Srinivasa Aiyangar, J.
1. This case has been referred to the High Court by the Sessions Judge of Tinnevelly under Section 438, Criminal P.C. The case was tried by the Assistant Sessions Judge of Tinnevelly with a jury. The accused was originally charged under Sections 434, 392 and 397, I.P.C., all of which offences are triable by a jury. While the jury returned a verdict of not guilty with regard to the counts under the said section, they at the same time found the accused guilty of voluntarily causing hurt by a dangerous weapon. The offence, [Under this last section, is under the Criminal Procedure Code, triable by a Judge only with assessors. The ground on which the reference has been made by the Sessions Judge is that the procedure adopted by the Assistant Sessions Judge was wrong and that if it was intended to convict the accused for the offence under Section 324, the opinion of the members of the jury should have been taken individually as assessors and the conviction should be by the Court and that it should have been embodied in a judgment.
2. It appears that when the learned Sessions Judge asked the Assistant Sessions Judge for an explanation with regard to the procedure adopted, he referred to and relied upon certain observations in the case of Pattikadan Umaru v. Emperor  26 Mad. 243.
3. The first point that falls to be observed is that though the learned Judge has pointed out the alleged irregularity in the trial, he has not referred to anything which may be regarded as indicating any miscarriage of justice by reason of the irregularity in the trial.
4. Section 536, Criminal P.C., Clause 1, lays down that
if an offence triable with the aid of assessors is tried by a jury, the trial shall not on that ground be invalid.
5. On a proper interpretation of that section it follows that no conviction or sentence passed in such a case should be set aside or interfered with unless it is clear that the irregularity has led to some miscarriage of justice. There is nothing in the reference by the learned Sessions Judge to show that there has been in this case any miscarriage of justice whatever in consequence of the alleged irregularity.

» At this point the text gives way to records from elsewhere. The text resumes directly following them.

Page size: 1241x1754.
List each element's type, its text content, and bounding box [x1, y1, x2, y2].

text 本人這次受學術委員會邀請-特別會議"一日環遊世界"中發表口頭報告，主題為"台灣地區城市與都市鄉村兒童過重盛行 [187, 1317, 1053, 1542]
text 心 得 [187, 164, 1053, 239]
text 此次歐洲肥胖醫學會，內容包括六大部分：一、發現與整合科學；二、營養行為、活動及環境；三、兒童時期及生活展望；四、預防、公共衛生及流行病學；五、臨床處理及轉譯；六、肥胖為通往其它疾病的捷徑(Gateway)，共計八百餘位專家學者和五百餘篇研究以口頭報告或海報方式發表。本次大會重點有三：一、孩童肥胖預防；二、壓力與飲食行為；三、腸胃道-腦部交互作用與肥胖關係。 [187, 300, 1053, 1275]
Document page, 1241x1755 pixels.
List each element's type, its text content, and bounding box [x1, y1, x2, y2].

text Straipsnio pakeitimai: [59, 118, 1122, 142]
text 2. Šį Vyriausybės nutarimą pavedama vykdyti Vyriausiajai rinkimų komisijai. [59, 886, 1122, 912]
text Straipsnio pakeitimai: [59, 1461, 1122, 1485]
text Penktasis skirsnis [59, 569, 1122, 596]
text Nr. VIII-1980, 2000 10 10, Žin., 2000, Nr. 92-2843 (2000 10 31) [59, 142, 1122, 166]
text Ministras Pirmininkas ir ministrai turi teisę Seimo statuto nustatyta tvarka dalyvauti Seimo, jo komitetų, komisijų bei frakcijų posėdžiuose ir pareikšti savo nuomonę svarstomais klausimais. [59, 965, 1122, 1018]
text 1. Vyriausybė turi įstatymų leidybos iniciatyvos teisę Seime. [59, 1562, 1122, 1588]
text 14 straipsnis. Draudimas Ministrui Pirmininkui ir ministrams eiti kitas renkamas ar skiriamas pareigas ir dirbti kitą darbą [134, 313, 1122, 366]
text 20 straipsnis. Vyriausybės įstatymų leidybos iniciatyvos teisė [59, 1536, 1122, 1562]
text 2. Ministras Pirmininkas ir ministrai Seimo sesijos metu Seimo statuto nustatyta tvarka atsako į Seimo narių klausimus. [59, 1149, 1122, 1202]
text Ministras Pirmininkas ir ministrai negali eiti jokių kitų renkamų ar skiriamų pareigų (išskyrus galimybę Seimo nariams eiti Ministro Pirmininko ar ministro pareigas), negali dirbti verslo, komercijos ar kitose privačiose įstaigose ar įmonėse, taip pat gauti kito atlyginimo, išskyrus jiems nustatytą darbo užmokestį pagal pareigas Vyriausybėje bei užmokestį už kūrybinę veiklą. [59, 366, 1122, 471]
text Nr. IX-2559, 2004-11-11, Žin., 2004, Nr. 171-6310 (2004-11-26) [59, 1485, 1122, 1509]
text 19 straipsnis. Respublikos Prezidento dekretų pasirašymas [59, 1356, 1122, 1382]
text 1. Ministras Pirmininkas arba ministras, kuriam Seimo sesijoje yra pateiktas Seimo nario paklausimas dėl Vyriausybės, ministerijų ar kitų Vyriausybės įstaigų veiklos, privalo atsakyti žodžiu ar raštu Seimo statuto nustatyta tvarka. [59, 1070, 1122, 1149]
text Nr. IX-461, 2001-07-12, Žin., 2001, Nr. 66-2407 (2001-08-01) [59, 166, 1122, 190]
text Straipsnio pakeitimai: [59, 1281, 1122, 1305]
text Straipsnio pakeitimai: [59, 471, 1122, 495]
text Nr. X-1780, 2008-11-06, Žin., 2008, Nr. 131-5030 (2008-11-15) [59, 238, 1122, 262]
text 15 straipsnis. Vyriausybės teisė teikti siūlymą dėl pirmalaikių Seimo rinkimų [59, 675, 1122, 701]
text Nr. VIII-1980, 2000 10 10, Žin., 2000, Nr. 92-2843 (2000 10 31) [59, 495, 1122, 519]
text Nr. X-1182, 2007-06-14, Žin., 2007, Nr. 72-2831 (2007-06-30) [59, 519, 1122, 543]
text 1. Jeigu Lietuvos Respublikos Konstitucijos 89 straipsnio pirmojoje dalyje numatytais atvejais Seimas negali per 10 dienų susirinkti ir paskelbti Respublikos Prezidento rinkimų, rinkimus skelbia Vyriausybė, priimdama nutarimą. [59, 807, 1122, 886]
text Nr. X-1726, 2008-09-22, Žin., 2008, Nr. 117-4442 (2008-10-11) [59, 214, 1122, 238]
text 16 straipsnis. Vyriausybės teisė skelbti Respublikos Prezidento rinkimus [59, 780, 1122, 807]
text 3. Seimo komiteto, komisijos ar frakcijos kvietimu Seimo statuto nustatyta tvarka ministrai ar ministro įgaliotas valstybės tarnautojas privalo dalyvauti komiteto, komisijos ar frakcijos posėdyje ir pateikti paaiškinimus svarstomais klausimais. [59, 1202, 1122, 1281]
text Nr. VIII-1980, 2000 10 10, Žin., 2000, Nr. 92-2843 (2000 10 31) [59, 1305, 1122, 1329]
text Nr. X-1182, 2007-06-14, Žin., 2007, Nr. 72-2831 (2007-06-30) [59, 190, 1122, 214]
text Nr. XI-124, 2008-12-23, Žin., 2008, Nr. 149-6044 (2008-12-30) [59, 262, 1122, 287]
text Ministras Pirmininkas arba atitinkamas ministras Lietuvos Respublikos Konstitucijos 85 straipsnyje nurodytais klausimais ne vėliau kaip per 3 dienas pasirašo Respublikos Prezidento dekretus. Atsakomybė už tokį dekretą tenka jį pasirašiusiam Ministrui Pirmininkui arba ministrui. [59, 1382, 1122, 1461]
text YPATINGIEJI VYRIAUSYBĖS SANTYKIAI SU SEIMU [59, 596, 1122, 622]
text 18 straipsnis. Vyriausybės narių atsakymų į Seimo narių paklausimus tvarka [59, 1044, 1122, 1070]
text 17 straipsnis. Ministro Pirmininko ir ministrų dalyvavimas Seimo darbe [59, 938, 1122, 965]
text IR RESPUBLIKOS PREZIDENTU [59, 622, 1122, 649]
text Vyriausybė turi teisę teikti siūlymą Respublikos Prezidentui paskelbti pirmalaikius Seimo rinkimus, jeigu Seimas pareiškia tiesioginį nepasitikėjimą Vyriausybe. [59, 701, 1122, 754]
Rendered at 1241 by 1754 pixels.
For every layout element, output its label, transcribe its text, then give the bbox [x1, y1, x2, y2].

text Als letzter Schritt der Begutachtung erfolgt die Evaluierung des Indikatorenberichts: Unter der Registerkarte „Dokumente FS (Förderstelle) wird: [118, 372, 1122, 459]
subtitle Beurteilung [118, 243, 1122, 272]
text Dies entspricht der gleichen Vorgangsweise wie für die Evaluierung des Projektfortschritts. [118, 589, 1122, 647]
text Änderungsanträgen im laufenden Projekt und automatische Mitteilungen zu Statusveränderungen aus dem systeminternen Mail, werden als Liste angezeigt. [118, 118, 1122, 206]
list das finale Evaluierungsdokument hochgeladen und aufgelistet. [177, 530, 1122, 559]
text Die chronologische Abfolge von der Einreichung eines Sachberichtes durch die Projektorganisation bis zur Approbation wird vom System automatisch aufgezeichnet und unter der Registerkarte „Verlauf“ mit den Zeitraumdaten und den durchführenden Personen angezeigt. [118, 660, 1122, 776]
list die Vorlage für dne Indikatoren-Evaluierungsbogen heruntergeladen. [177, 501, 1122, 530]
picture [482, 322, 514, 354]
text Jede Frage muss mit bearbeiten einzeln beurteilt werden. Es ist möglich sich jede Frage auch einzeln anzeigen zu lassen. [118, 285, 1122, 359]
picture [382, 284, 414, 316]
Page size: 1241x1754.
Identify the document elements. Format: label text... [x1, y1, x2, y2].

6. This is not an appeal by the accused in which case there might arise a question such as was raised in the said case of Pattikadan Umaru v. Emperor  26 Mad. 243. On a mere revision it seems to me that, in the absence of anything to indicate that there has been miscarriage of justice it is not necessary that this Court should interfere.
7. As regards taking the opinion of each of the members of the jury separately as assessors there is no substance so far at least as the present case is concerned because the verdict of the body was unanimous. If it was not unanimous, questions might arise as regards the value of the opinions of those who differ.
8. As regards the ground that there has been no separate judgment of the Judge with regard to the matter, I am unable to regard even that as material because the charge to the jury by the learned Assistant Sessions Judge was very careful and well considered. The learned Sessions Judge accepted the verdict agreeing with it. I am not therefore satisfied that this is a case in which this Court is called upon to interfere.
9. In the view I have taken, it seems to me to be unnecessary to express any opinion with regard to the points that arise on the reference. In this respect there is no doubt there is some little conflict or confusion in the Code itself. Section 238, provides that the tribunal which tries a person for the major offence may itself convict him of the minor offence although he may not have been charged with it. In Section 269 it is directed that the members of the jury should themselves act as assessors when, in the same trial, a person is charged with some offences some of which are triable by a jury and others are triable by the Judge with assessors. But obviously this latter section would not apply to a case where a person is not in the first instance charged with the commission of such offences and the conviction comes to be made under Section 238 without a charge. But, however, as I am satisfied that the question does not really arise for determination in this case, I do not wish to express my final opinion in the matter.